Ben Behr is a contractor with a company he and his brothers own. He enjoys truck rallies, beer, bar food, and…women. One day, Ben heads out to a restaurant with a new owner. He’s supposed to do a walkthrough to estimate the cost of fixing it up to fit that new owner’s vision. When he walks in, he encounters a gorgeous man with his arms spread wide open, smiling widely, and twirling in circles, and Ben’s damn near enchanted.
Mitch O’Shea is thrilled with his new purchase. He’s got an idea for a new family friendly restaurant and he can’t wait to get to work. He instantly begins flirting with Ben, and if Ben were to be honest with himself, he likes it…at least his body does. He has a visceral reaction to Mitch he doesn’t understand, but even though he’s confused by his conflicted feelings, there isn’t much of a fight in him.
Waking the Behr appealed to me because I am crazy for the gay for you/out for you trope, and when the main characters are from opposite ends of the spectrum, I’m so there. While I wasn’t disappointed with the book, I did find it a bit difficult to feel connected to it.
The story starts out right away with Ben walking into the restaurant. He is captivated by Mitch from the very beginning:
My brothers, Abe and Connor, had come out a while back, but everybody know I was the straight Behr. I’d been dating girls since I was twelve (but looked sixteen). I wasn’t attracted to guys. Ever. I didn’t go for tall girls, especially ones as huge as me, so why was I attracted to a big man?

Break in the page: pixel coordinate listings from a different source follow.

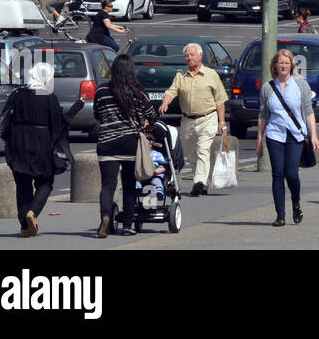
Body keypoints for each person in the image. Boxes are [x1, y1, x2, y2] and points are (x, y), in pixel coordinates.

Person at [3, 63, 72, 238]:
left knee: (22, 184)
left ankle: (24, 226)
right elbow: (58, 125)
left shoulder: (17, 94)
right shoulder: (49, 97)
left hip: (18, 142)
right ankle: (32, 213)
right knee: (45, 182)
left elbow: (5, 119)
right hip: (41, 142)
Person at [93, 54, 157, 238]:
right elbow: (152, 115)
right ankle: (128, 225)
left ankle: (105, 216)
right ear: (131, 70)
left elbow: (97, 115)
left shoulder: (101, 90)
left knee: (108, 185)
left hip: (106, 142)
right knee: (129, 184)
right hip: (130, 143)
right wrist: (147, 125)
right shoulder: (137, 90)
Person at [256, 49, 319, 226]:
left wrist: (313, 134)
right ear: (275, 66)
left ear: (291, 65)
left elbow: (308, 111)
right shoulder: (268, 87)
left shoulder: (301, 85)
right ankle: (280, 215)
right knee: (277, 174)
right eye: (280, 62)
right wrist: (260, 140)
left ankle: (296, 203)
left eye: (286, 62)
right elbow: (263, 115)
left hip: (295, 135)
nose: (283, 65)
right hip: (275, 135)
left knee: (291, 174)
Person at [159, 43, 228, 196]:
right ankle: (203, 181)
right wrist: (165, 102)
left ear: (200, 56)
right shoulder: (181, 76)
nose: (189, 58)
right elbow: (171, 91)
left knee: (203, 150)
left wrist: (221, 122)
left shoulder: (211, 74)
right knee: (191, 154)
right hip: (187, 121)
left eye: (192, 55)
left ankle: (198, 182)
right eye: (186, 55)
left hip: (208, 118)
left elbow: (220, 100)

I stepped back and gave him the once-over. My body sure as shit was a little interested. Okay, maybe more than a little.
That’s on page four. So, you can see, there’s no wasting time. That’s not a bad thing. Waking the Behr is a short novel, so there really isn’t a lot of time for a slow burn, but I wish I’d had more time to get to know Ben and Mitch a little more. There were only cursory bits of backstory about them, and I yearned to know them better.
As characters, I liked both men, especially Mitch. He’s extremely wealthy, but he’s in no way pretentious. He fits right into his surroundings and is relaxed around everyone. Mitch is also excited to participate in the local small town events like the truck rallies. He goes into everything with unmitigated glee. I wish I could get excited about things like Mitch. Ben seemed a little…curmudgeonly. Sometimes, I swore I could hear my Dad’s voice coming from him. He spent a lot of time thinking he wasn’t good enough for Mitch because he was a country boy, and Mitch is from bustling San Francisco. It started feeling like a broken record relatively quickly. I wanted to reach through the Kindle, shake him and say, “You’ve got a good thing here. Don’t screw it up!” Don’t worry, though. He got with the program 🙂 Here’s my favorite part of the whole book. The boys are on a camping trip.
I got up, pulled him off his chair, and repositioned mine to make the two into a large camp lounger. Then, I sat us down on it, him between my legs, and me with one arm around his waist. We stared up at the stars shining over us.
“When the moon’s out, everything is brighter and more in your face. And it’s all real. no CGI for this, Mitch.” I was making my move, country style. I pointed at the stars, guiding him through the Big and Little Dippers, finding the North Star and Orion’s Belt. I walked him through the night sounds, the splash of the fish, and the chirps of the crickets. I told him about all the night creatures making love and how this season fit in to the cycle of the year. “Tomorrow night, we’ll take out my telescope and get a little more detailed, but tonight-tonight-I want you to feel your place in the universe. I want you to get your footing in my world.”
He turned to me and we kissed.
Here is where I mention Ben losing his virginity (with another man) and the sex takes place “off camera.” When I first read the story, I was incredibly disappointed, but I read it again as I prepared to write this review, and I realized it didn’t need to be graphic. That snippet I just wrote? That was so sexy the way it was written. It was just enough, and I am happy with that.
There are a few background characters, and they play small parts within the book. Ben’s brothers, Connor and Abe, are there for him when he’s trying to come to terms with his attraction to Mitch. Raven, a singer at one of Mitch’s clubs who Ben connects with and helps him realize Mitch is someone he could really fall for, and Joey, a homeless young man in San Francisco who Ben and Mitch help. In fact, Joey is important since Mitch tells Ben how he really realized he was in love with him because Ben was kind to the boy.
The ending came together neatly. All loose ends were properly tied up, and while there were no surprises, it was satisfying in the way all feel good stories are. I can’t say I loved Waking the Behr, but I really liked it. This is book seven of the Foothills Pride series, but I wasn’t confused about anything, so I assume all the books are standalones, and I’m willing to go back and check out books 1-6. I am going to recommend this one, especially to fans of OFY and opposites finding each other.
A review copy of this book was provided by Dreamspinner Press.